Gen. Honoré: I think government in its own way is encouraging social entrepreneurship through programs by providing some funds for programs like Teach For America. But those are national programs. There need to be county- and community-based programs, not just federal flagships, because local programs can do more to help more people.
Government isn't very good at preventing problems, which is why we need social entrepreneurs. Governments try to fix the problem. They try to make sure that nobody goes hungry or that the big banks don't go broke. Local efforts can work toward creating solutions in the community, such as reinforcing kids' education or creating a safe place for kids to go in troubled, drug-infested areas.
GMJ: How does social entrepreneurship benefit business? What good are jobs created by social entrepreneurs to Wall Street?

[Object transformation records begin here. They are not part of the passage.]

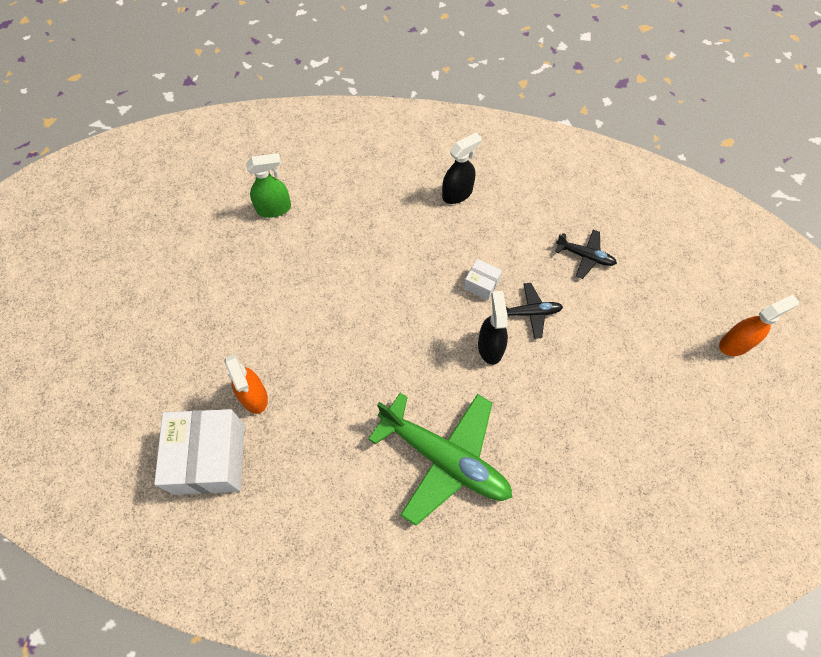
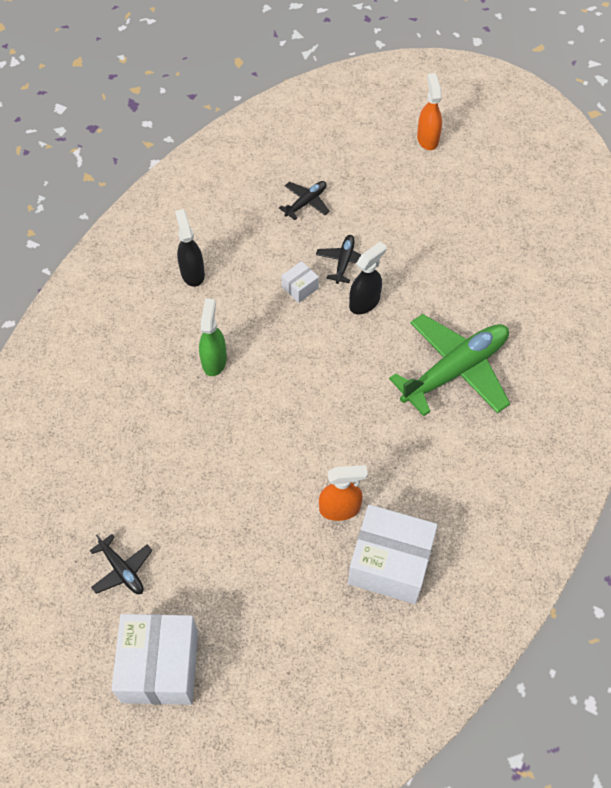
camera: 70 degrees left, 5 degrees down
(77, 305) = (160, 666): none -> white box
(154, 248) = (122, 570): none -> black plane
(274, 208) = (129, 437): green spray bottle -> green spray bottle (214, 360)
(490, 347) = (364, 302): black spray bottle -> black spray bottle turned 120 degrees clockwise

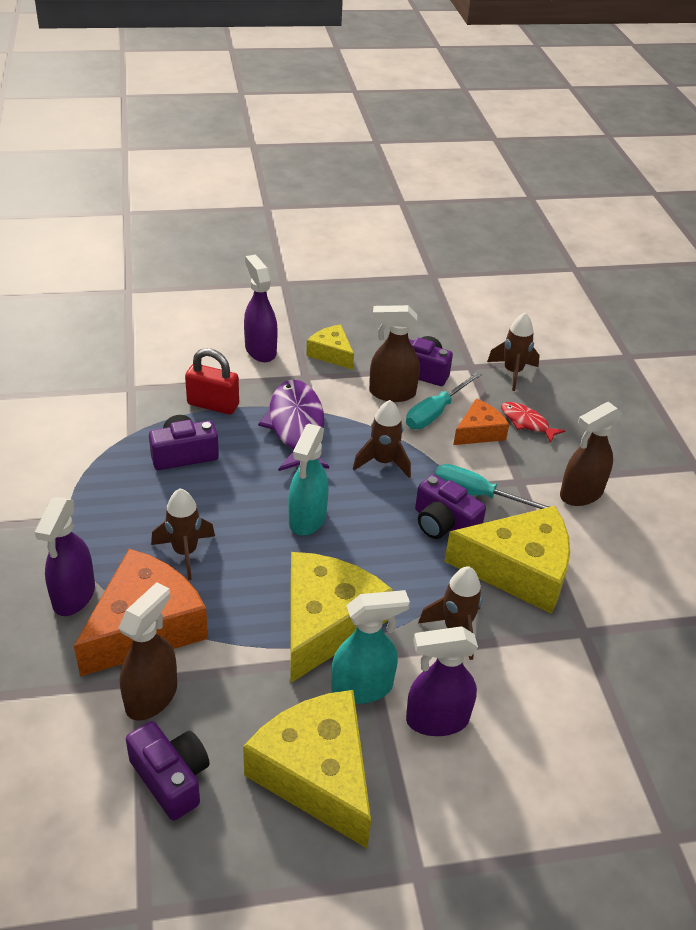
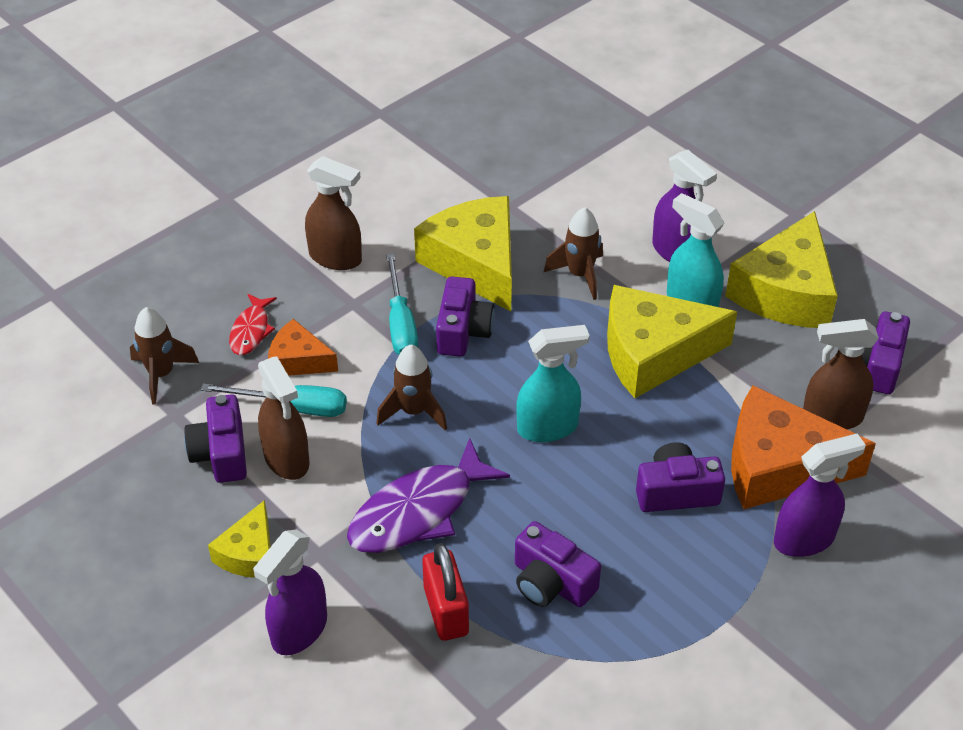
camera: 120 degrees left, 5 degrees up
(185, 552) = (676, 492): brown rocket -> purple camera

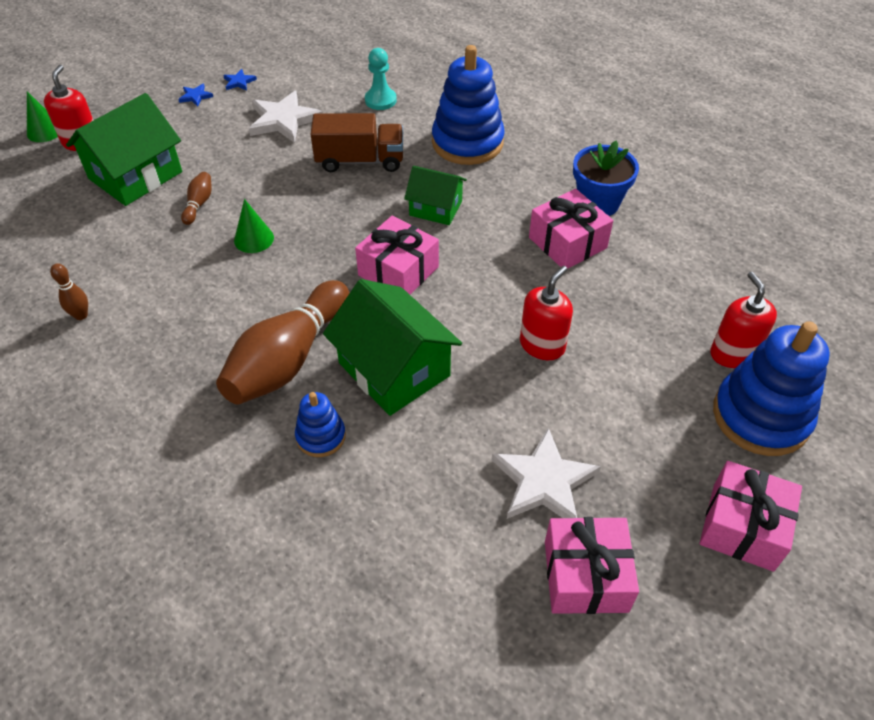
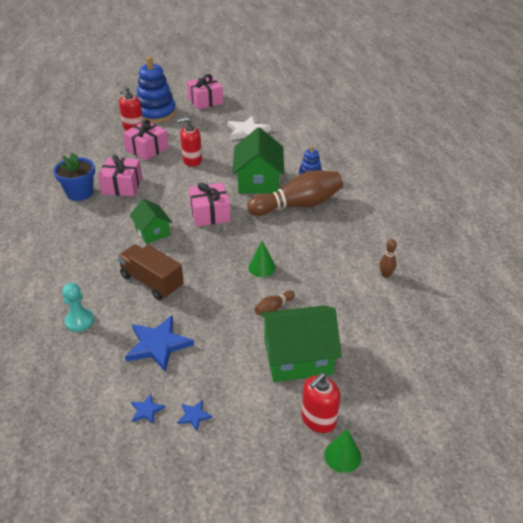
camera: 140 degrees left, 10 degrees down
(283, 120) = (158, 345): white star -> blue star
(467, 142) = (81, 258): blue stacking toy -> none
(585, 576) = (264, 112): pink gift -> pink gift (147, 149)

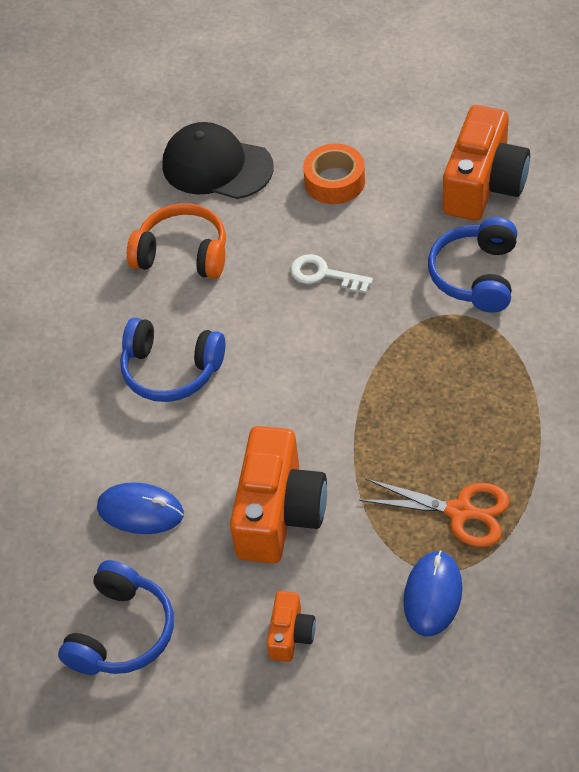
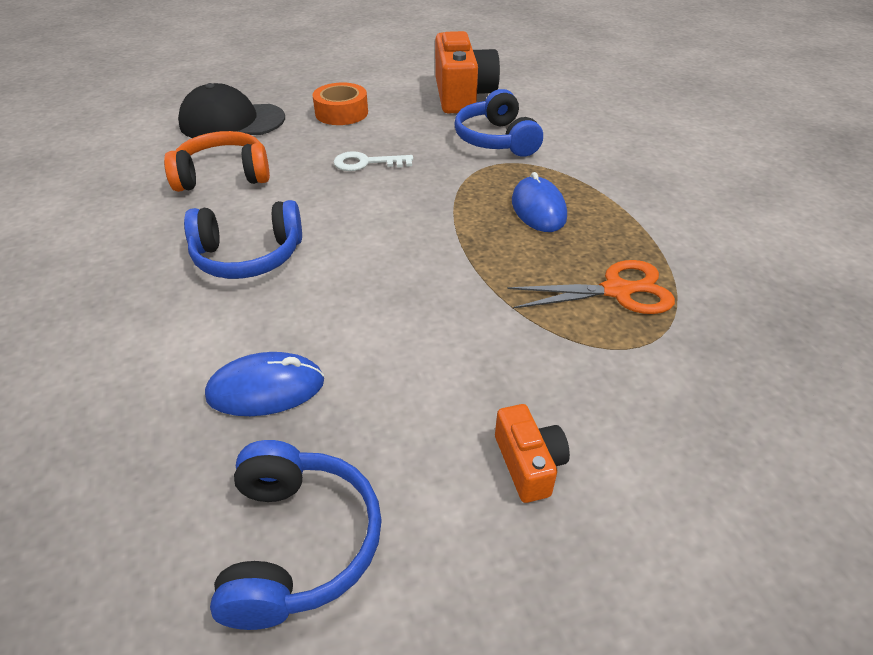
camera: 30 degrees left, 10 degrees down
(278, 513) = (434, 343): orange camera -> none
(433, 595) = (653, 369): blue mouse -> blue mouse (538, 209)

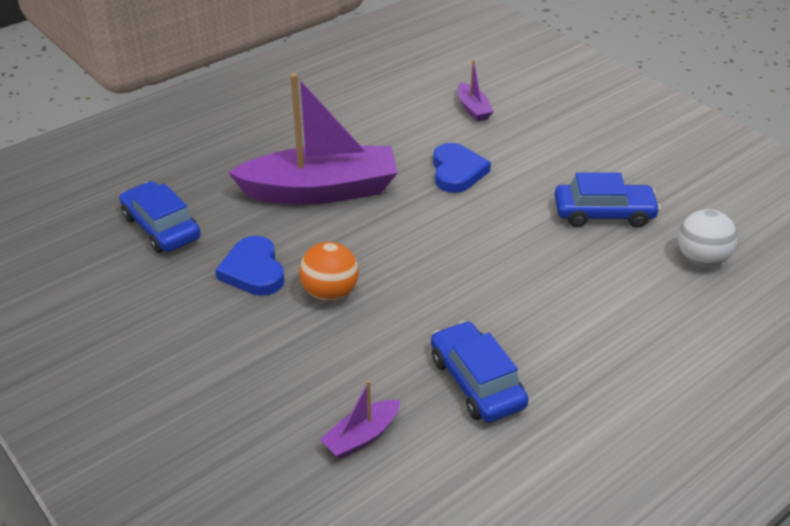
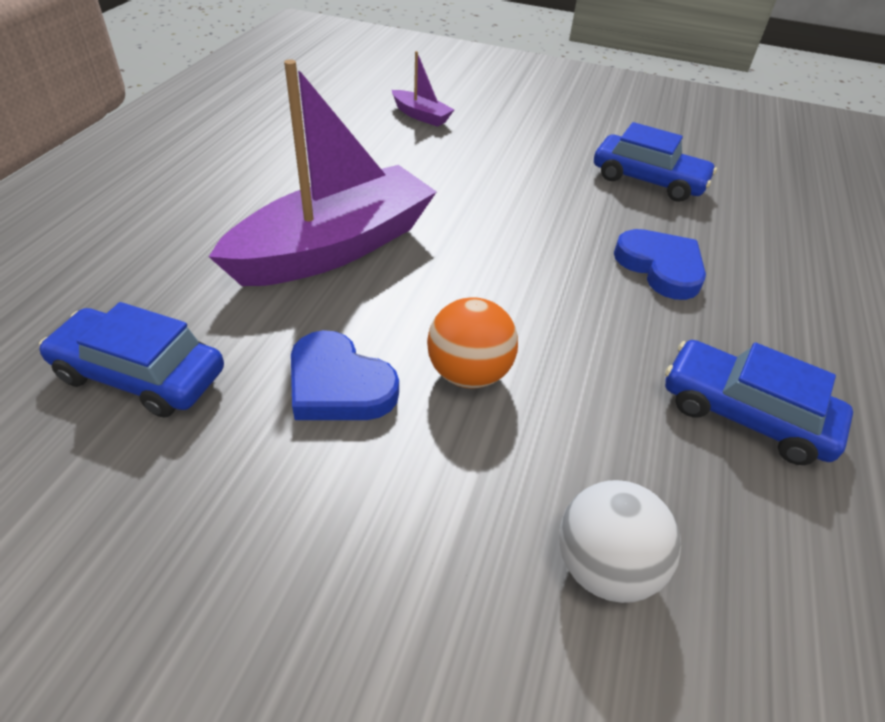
camera: 35 degrees left, 5 degrees up
(361, 436) = (711, 566): purple boat -> none
(457, 172) = (469, 181): blue heart -> blue heart (660, 267)
(603, 214) = (648, 180): blue car -> blue car turned 60 degrees clockwise
(701, 259) = (771, 195): white ball -> white ball (604, 566)

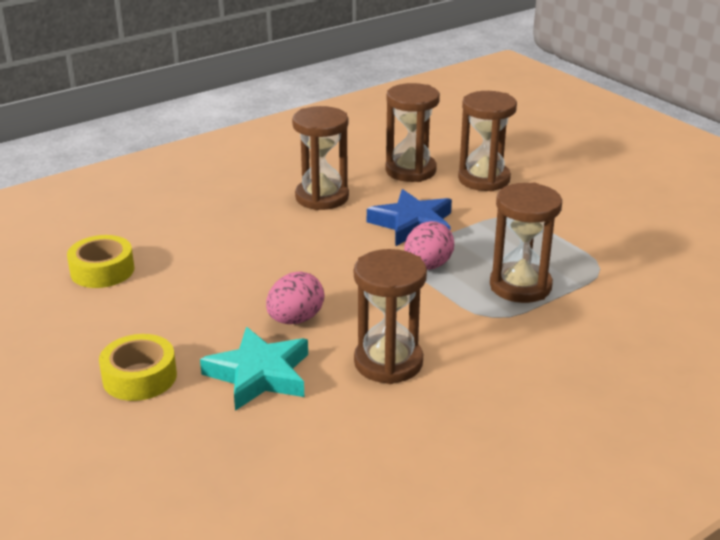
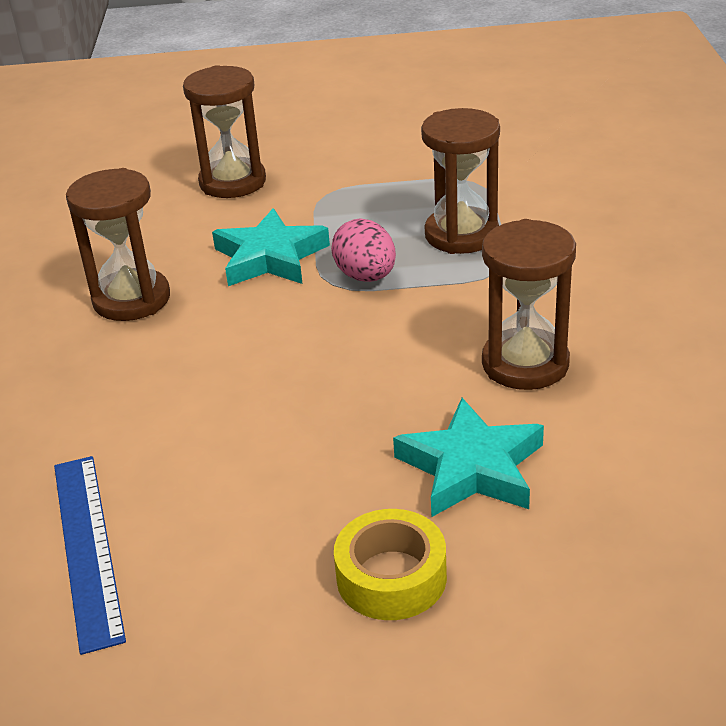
camera: 55 degrees left, 5 degrees up
(102, 270) = (87, 547): yellow tape -> blue ruler
(295, 319) = (382, 404): pink egg -> none
(410, 171) = (153, 219): brown hourglass -> none
(412, 224) = (270, 257): blue star -> turquoise star

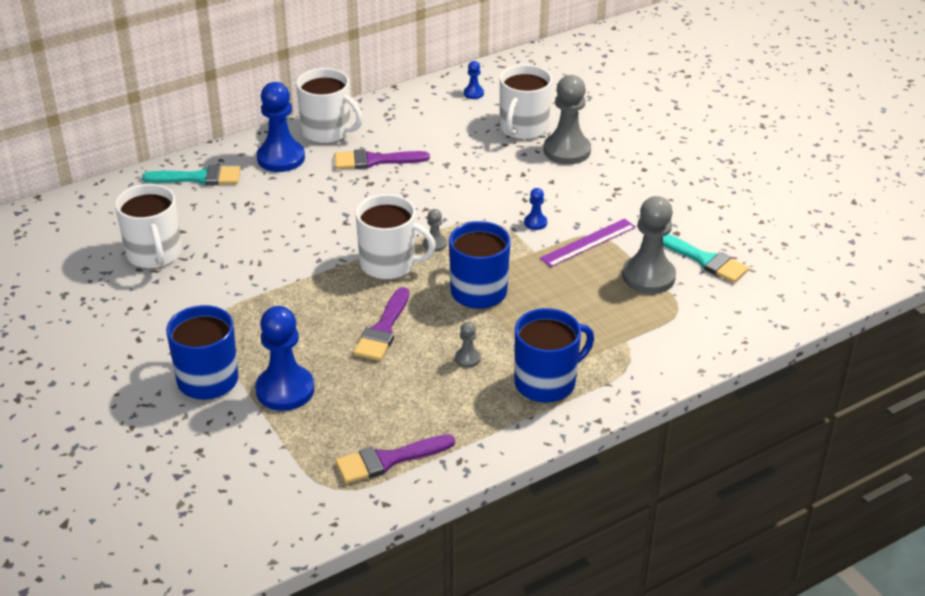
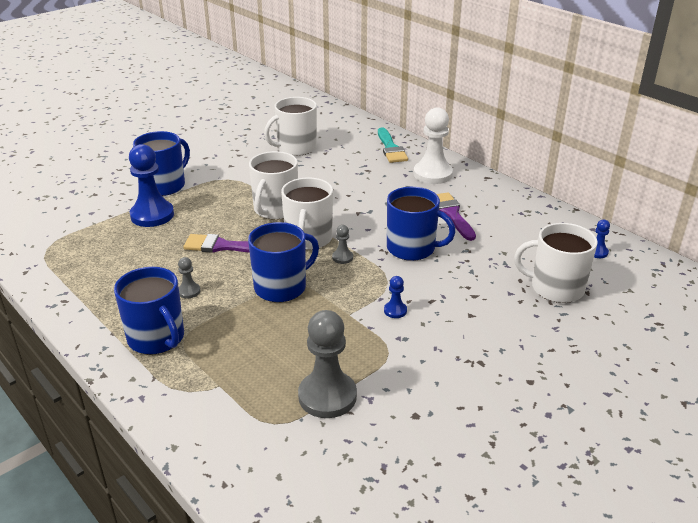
camera: 80 degrees right, 5 degrees down
(281, 158) = (432, 174): blue pawn -> white pawn
(327, 131) = (482, 188): white mug -> white mug (275, 209)
(388, 460) = (71, 267): purple brush -> none
(432, 197) = (412, 248): none -> blue mug
(567, 151) = (532, 320): grey pawn -> none
(588, 242) = (374, 348): purple ruler -> none
(704, 259) = (370, 441): turquoise brush -> none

Gen. Honoré: We don't have a two-tiered society, we have a three-tiered society. It's not just Wall Street and Main Street; it's Railroad Street too. When you export jobs, and we've done that in droves across the United States, you increase the number of people on Railroad Street that don't have a job. Joblessness on Railroad Street drags down Main Street and Wall Street too.
Let me give you an example. I was in Bangladesh maybe twenty years ago, and I saw this lady with a baby on her back and a hammer in her hand crunching bricks. So I asked this embassy official and a Bangladeshi officer I was escorting. I said, "Man, they have machines that could do that. Why do you have that lady crushing bricks with a hammer?" And the Bangladeshi officer turned to me and said, "Let me tell you something, Major" -- I was a stinkin' major at the time -- "Today that lady will earn enough money to feed herself and her baby. We could put a machine there, but then what will she do?" So that's where we need Main Street to create the jobs, to employ the people on Railroad Street. You understand what I'm saying?
GMJ: Maybe -- you're saying that social entrepreneurs can be the link between Main Street and Railroad Street, right? But how do you recommend that people become that link?
Gen. Honoré: We've got to encourage a sense of public service. As you go from being educated to becoming a contributor in the community, you need to understand your power to encourage social entrepreneurship. That's important, because at some point, everyone who a social entrepreneur touches will want to -- for their own personal benefit -- move on to become a capitalist entrepreneur. People who get a start because of a social entrepreneur sustain themselves, and that's also what sustains and creates jobs and grows an economy.
But what becomes the link? A sense of public service cultivates social entrepreneurship, because if you come out of college and you go work in the community and you try to teach people how to fish, you create the conditions for individual capital attainment. And that's your way of giving service to your country. So you're not picking up arms and going to Iraq or Afghanistan, you're working in the community. There are programs that do that, but you don't hear much about them. When these programs become a part of our social awareness, then I think you'll start seeing more people willing to become social entrepreneurs, then become a part of the business community.
But you've got to have a cycle of people getting jobs. I tell you, people in democracy who don't have a job are not free. People thought when we changed the welfare system, then that would solve the nation's ills. It didn't solve the problem because it didn't create jobs. It's as if [people on welfare] have been locked out of a level of entrepreneurship, and it's social entrepreneurs who are finding the ways to let them back in. And that's to their benefit, to the economy's benefit, to the benefit of all of us.